Kazakov thought about giving the order, then shook his head. “Nyet. Zhdat, “ he said, with an exasperated voice. His bodyguard took his finger off the trigger but kept the muzzle leveled at the officer. As long as the Bulgarian officer had the rifle in his hand he was a potential threat, so the bodyguard did not lower his own weapon, but kept careful watch as the officer approached the group. “He has made so much noise, half of Bulgaria has already heard him. Plenty of time to take care of him later, if the need arises.” The officer shouted several angry words in Bulgarian at the group, jabbing toward the mountains and the nearby dam with the rifle. “Don’t these Interior Ministry officers speak Russian anymore? What in hell is he saying?”
“He is Captain Todor Metodiev. He is not from the Interior Ministry, but from the Labor Corps of the Bulgarian Army, sir,” a translator said.

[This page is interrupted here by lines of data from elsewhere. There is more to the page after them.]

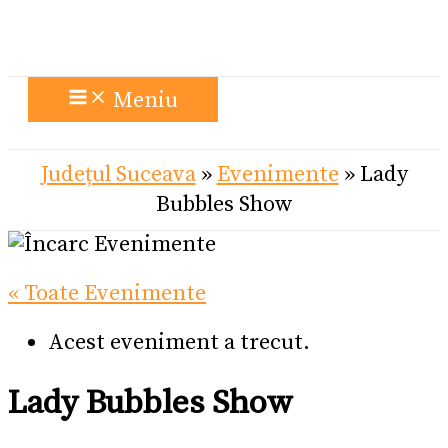
Meniu
Județul Suceava
»
Evenimente
»
Lady
Bubbles Show
« Toate Evenimente
Acest eveniment a trecut.
Lady Bubbles Show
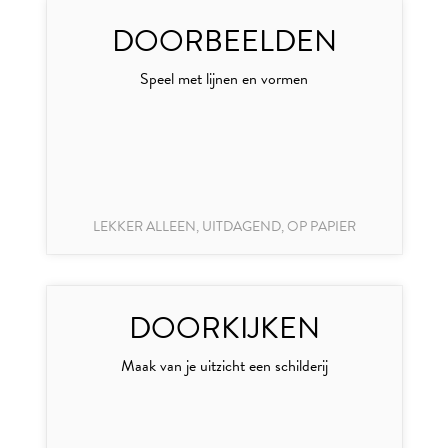
DOORBEELDEN
Speel met lijnen en vormen
LEKKER ALLEEN, UITDAGEND, OP PAPIER
DOORKIJKEN
Maak van je uitzicht een schilderij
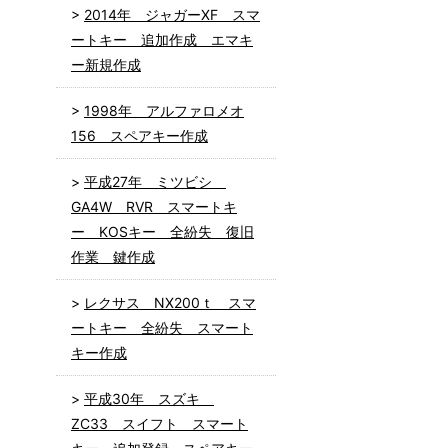
2014年 ジャガーXF スマ
ートキー 追加作成 エマキ
ー新規作成
1998年 アルファロメオ
156 スペアキー作成
平成27年 ミツビシ
GA4W RVR スマートキ
ー KOSキー 全紛失 復旧
作業 鍵作成
レクサス NX200ｔ スマ
ートキー 全紛失 スマート
キー作成
平成30年 スズキ
ZC33 スイフト スマート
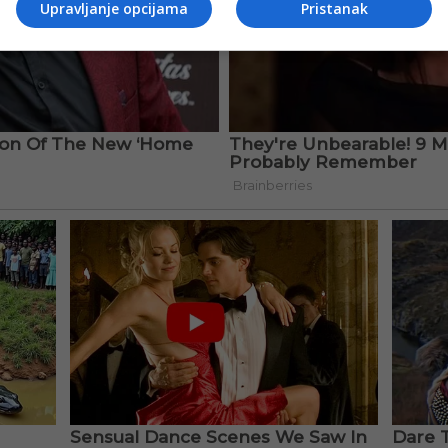
Upravljanje opcijama
Pristanak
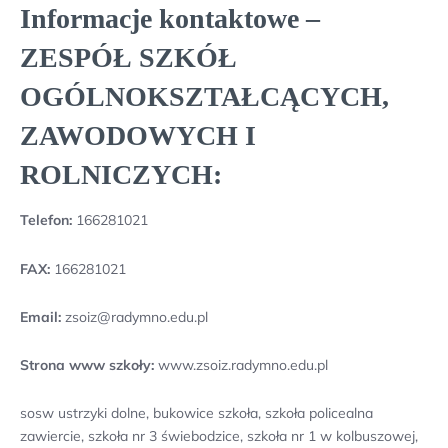
Informacje kontaktowe –
ZESPÓŁ SZKÓŁ
OGÓLNOKSZTAŁCĄCYCH,
ZAWODOWYCH I
ROLNICZYCH:
Telefon:
166281021
FAX:
166281021
Email:
zsoiz@radymno.edu.pl
Strona www szkoły:
www.zsoiz.radymno.edu.pl
sosw ustrzyki dolne, bukowice szkoła, szkoła policealna
zawiercie, szkoła nr 3 świebodzice, szkoła nr 1 w kolbuszowej,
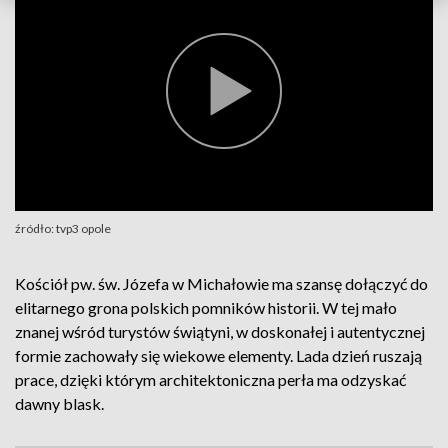
źródło: tvp3 opole
Kościół pw. św. Józefa w Michałowie ma szansę dołączyć do
elitarnego grona polskich pomników historii. W tej mało
znanej wśród turystów świątyni, w doskonałej i autentycznej
formie zachowały się wiekowe elementy. Lada dzień ruszają
prace, dzięki którym architektoniczna perła ma odzyskać
dawny blask.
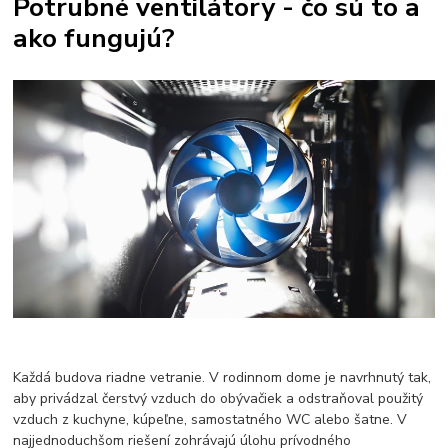
Potrubné ventilátory - čo sú to a
Termostatické hlavice na radiátory
Podlahové kúrenie
ako fungujú?
Vykurovacie súpravy-podlahové kúrenie
Skrinky pre rozdelovače podlahového kúrenia
Rozdelovače pre podlahové kúrenie
Čerpadlá pre podlahové kúrenie
Olejové ohrievače
Konvektorové ohrievače
Elektrické ohrievače
Prenosné klimatizácie
Ohrievače vody
Prietokové ohrievače vody
Bojlery
Prietokové bojlery
Zlaté radiátory do kúpeľne
kúpeľňové radiátory
Každá budova riadne vetranie. V rodinnom dome je navrhnutý tak,
aby privádzal čerstvý vzduch do obývačiek a odstraňoval použitý
vzduch z kuchyne, kúpeľne, samostatného WC alebo šatne. V
najjednoduchšom riešení zohrávajú úlohu prívodného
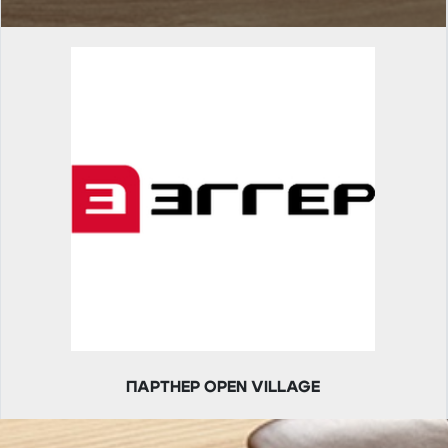
ПАРТНЕР OPEN VILLAGE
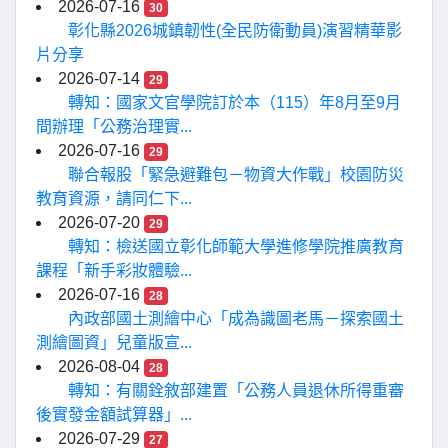
2026-07-16
30
彰化縣2026城鎮韌性(全民防衛動員)演習精華影
片分享
2026-07-14
29
轉知：國家文官學院訂於本（115）年8月至9月
間辦理「公務治理實...
2026-07-16
29
聯合報股「緊急避難包－物資大作戰」校園防災
教育資源，請同仁下...
2026-07-20
29
轉知：檢送國立彰化師範大學進修學院推廣教育
課程「新手彩妝體驗...
2026-07-16
28
內政部國土測繪中心「成為識圖老馬－探索國土
測繪圖資」兒童版宣...
2026-08-04
28
轉知：有關銓敘部建置「公務人員退休所得重審
後實發金額試算器」...
2026-07-29
27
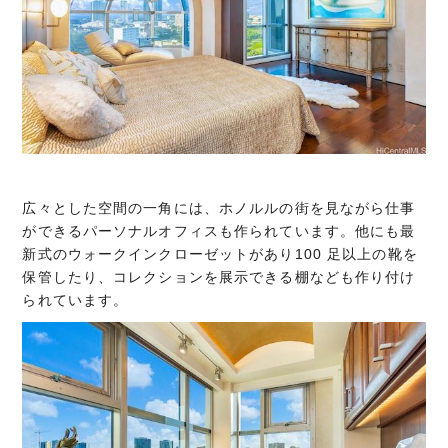
広々とした空間の一角には、ホノルルの街を見ながら仕事
ができるパーソナルオフィスも作られています。他にも最
新式のウォークインクローゼットがあり100 足以上の靴を
保管したり、コレクションを展示できる棚なども作り付け
られています。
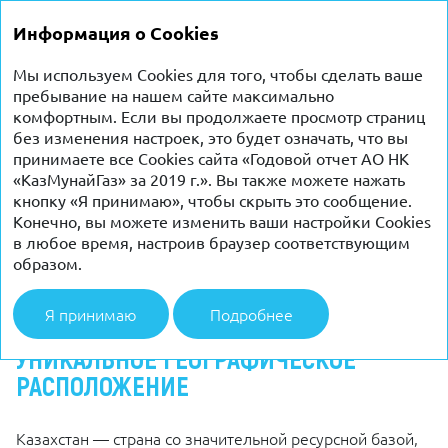
ГОДОВОЙ
Информация о Cookies
ОТЧЕТ 2019
Мы используем Cookies для того, чтобы сделать ваше
пребывание на нашем сайте максимально
КЛЮЧЕВЫЕ ПРЕИМУЩЕСТВА
комфортным. Если вы продолжаете просмотр страниц
без изменения настроек, это будет означать, что вы
принимаете все Cookies сайта «Годовой отчет АО НК
«КазМунайГаз» за 2019 г.». Вы также можете нажать
кнопку «Я принимаю», чтобы скрыть это сообщение.
Конечно, вы можете изменить ваши настройки Cookies
в любое время, настроив браузер соответствующим
образом.
Я принимаю
Подробнее
УНИКАЛЬНОЕ ГЕОГРАФИЧЕСКОЕ
РАСПОЛОЖЕНИЕ
Казахстан — страна со значительной ресурсной базой,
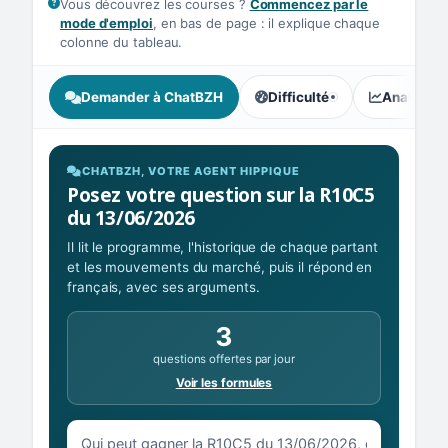
Vous découvrez les courses ?
Commencez par le
mode d'emploi
, en bas de page : il explique chaque
colonne du tableau.
Demander à ChatBZH
Difficulté
Analyse I
, tendance des parieurs : In
CHATBZH, VOTRE AGENT HIPPIQUE
Posez votre question sur la R10C5
du 13/06/2026
Il lit le programme, l'historique de chaque partant
et les mouvements du marché, puis il répond en
français, avec ses arguments.
3
questions offertes par jour
Voir les formules
Votre question sur la R10C5 du 13/06/2026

“The Labor Corps? What’s that?”
“A sort of engineer branch of the army, but also used in civil work projects,” one of his aides replied.
“Another damned bureaucrat with a uniform and a gun,” Kazakov said disgustedly. “What does he want … as if I don’t already know?”
“He wants us to stop work immediately, dismantle all of the equipment, remove all construction materials from the mountainside, and move our operation back to Sofia,” the translator said. “He says we do not have the proper documentation for this operation.”
“Remove everything from the mountain!” Kazakov exclaimed. “We have over three thousand kilos of dynamite and at least a kilometer of Primacord up there! Can’t he see I have loaders, tractors, earthmovers, and dump trucks lined up five kilometers down the road — the road I had to build, to comply with yet more Bulgarian laws — ready to move earth? Is he crazy? We have all the proper documentation already! We are drowning in documentation!”
Metodiev kept on talking all through Kazakov’s retort and the translation. “He says we do not have a required permit from the Labor Corps. They are in charge of the reconstruction project on the dam. He says the demolition can create serious damage to the dam and the river itself if there are mudslides or shifting earth. In the interest of safety, he demands we remove all materials from the mountain immediately or he will send in Labor Corps troops to do it for us and then bill us for the labor.”